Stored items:
-----

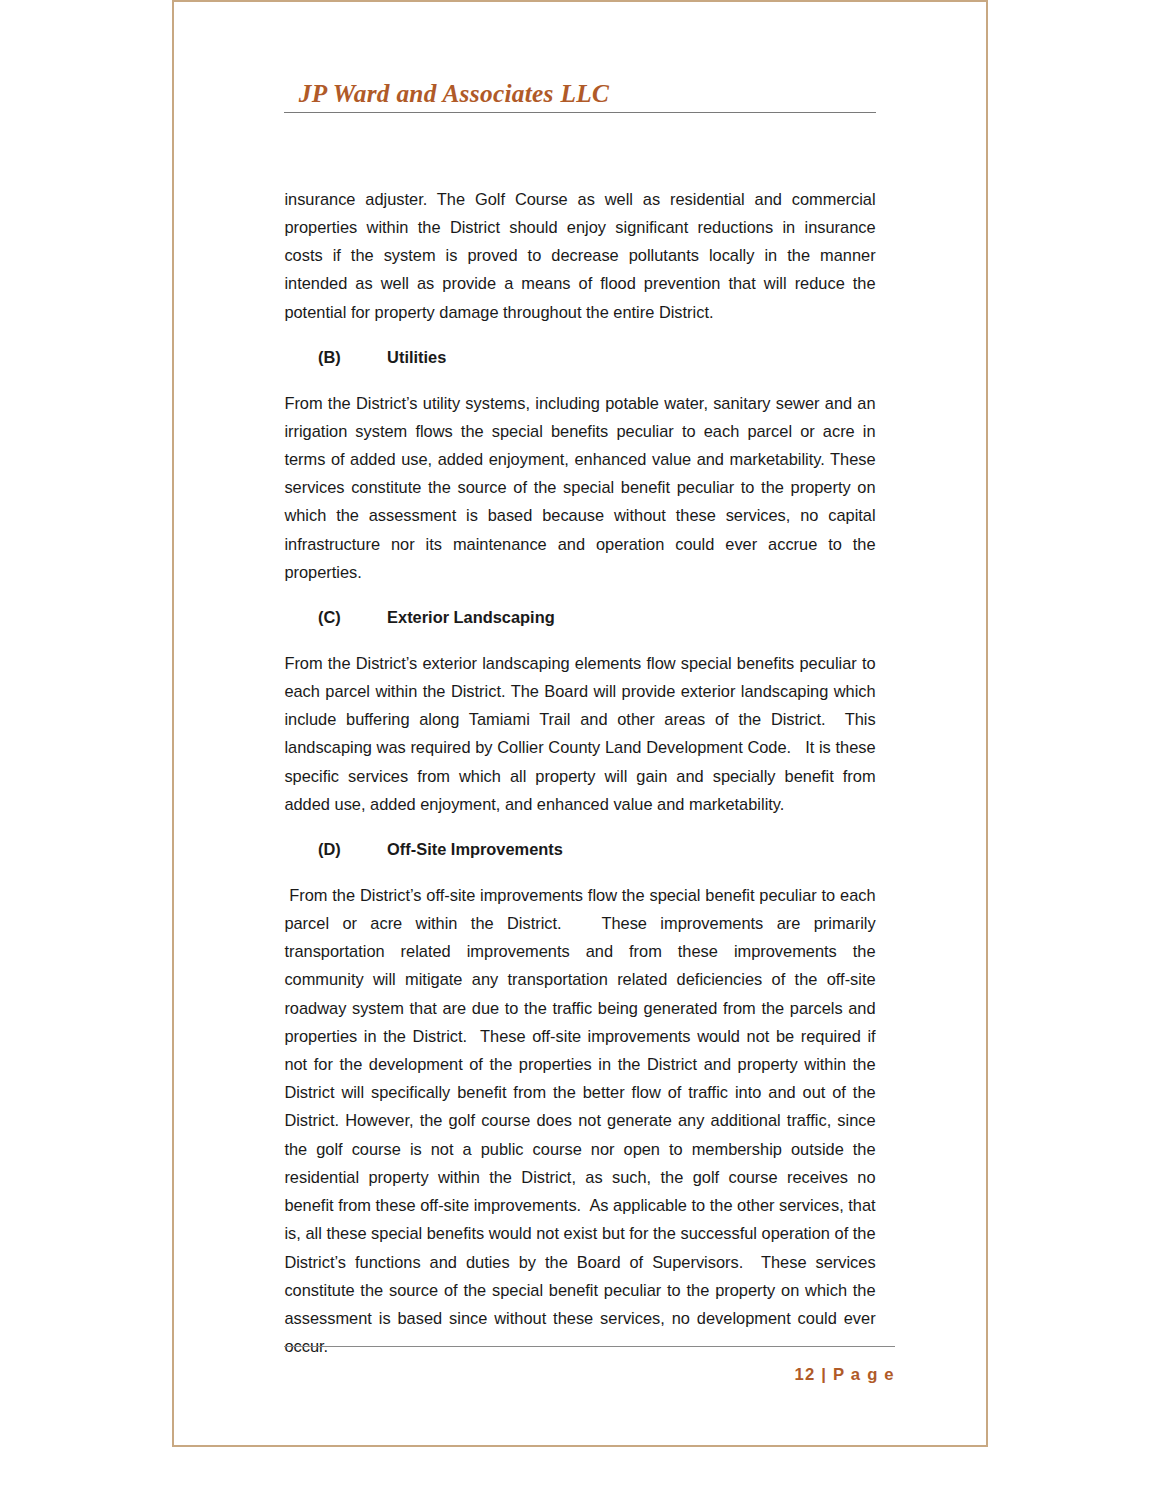JP Ward and Associates LLC
insurance adjuster. The Golf Course as well as residential and commercial properties within the District should enjoy significant reductions in insurance costs if the system is proved to decrease pollutants locally in the manner intended as well as provide a means of flood prevention that will reduce the potential for property damage throughout the entire District.
(B) Utilities
From the District’s utility systems, including potable water, sanitary sewer and an irrigation system flows the special benefits peculiar to each parcel or acre in terms of added use, added enjoyment, enhanced value and marketability. These services constitute the source of the special benefit peculiar to the property on which the assessment is based because without these services, no capital infrastructure nor its maintenance and operation could ever accrue to the properties.
(C) Exterior Landscaping
From the District’s exterior landscaping elements flow special benefits peculiar to each parcel within the District. The Board will provide exterior landscaping which include buffering along Tamiami Trail and other areas of the District. This landscaping was required by Collier County Land Development Code. It is these specific services from which all property will gain and specially benefit from added use, added enjoyment, and enhanced value and marketability.
(D) Off-Site Improvements
From the District’s off-site improvements flow the special benefit peculiar to each parcel or acre within the District. These improvements are primarily transportation related improvements and from these improvements the community will mitigate any transportation related deficiencies of the off-site roadway system that are due to the traffic being generated from the parcels and properties in the District. These off-site improvements would not be required if not for the development of the properties in the District and property within the District will specifically benefit from the better flow of traffic into and out of the District. However, the golf course does not generate any additional traffic, since the golf course is not a public course nor open to membership outside the residential property within the District, as such, the golf course receives no benefit from these off-site improvements. As applicable to the other services, that is, all these special benefits would not exist but for the successful operation of the District’s functions and duties by the Board of Supervisors. These services constitute the source of the special benefit peculiar to the property on which the assessment is based since without these services, no development could ever occur.
12 | P a g e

-----

- **WORK REQUIRED**: Transcribe the records above exactly, leaving out every picture.

- **SOLUTION TO THIS EXERCISE**:
JP Ward and Associates LLC
insurance adjuster. The Golf Course as well as residential and commercial properties within the District should enjoy significant reductions in insurance costs if the system is proved to decrease pollutants locally in the manner intended as well as provide a means of flood prevention that will reduce the potential for property damage throughout the entire District.
(B) Utilities
From the District’s utility systems, including potable water, sanitary sewer and an irrigation system flows the special benefits peculiar to each parcel or acre in terms of added use, added enjoyment, enhanced value and marketability. These services constitute the source of the special benefit peculiar to the property on which the assessment is based because without these services, no capital infrastructure nor its maintenance and operation could ever accrue to the properties.
(C) Exterior Landscaping
From the District’s exterior landscaping elements flow special benefits peculiar to each parcel within the District. The Board will provide exterior landscaping which include buffering along Tamiami Trail and other areas of the District. This landscaping was required by Collier County Land Development Code. It is these specific services from which all property will gain and specially benefit from added use, added enjoyment, and enhanced value and marketability.
(D) Off-Site Improvements
From the District’s off-site improvements flow the special benefit peculiar to each parcel or acre within the District. These improvements are primarily transportation related improvements and from these improvements the community will mitigate any transportation related deficiencies of the off-site roadway system that are due to the traffic being generated from the parcels and properties in the District. These off-site improvements would not be required if not for the development of the properties in the District and property within the District will specifically benefit from the better flow of traffic into and out of the District. However, the golf course does not generate any additional traffic, since the golf course is not a public course nor open to membership outside the residential property within the District, as such, the golf course receives no benefit from these off-site improvements. As applicable to the other services, that is, all these special benefits would not exist but for the successful operation of the District’s functions and duties by the Board of Supervisors. These services constitute the source of the special benefit peculiar to the property on which the assessment is based since without these services, no development could ever occur.
12 | P a g e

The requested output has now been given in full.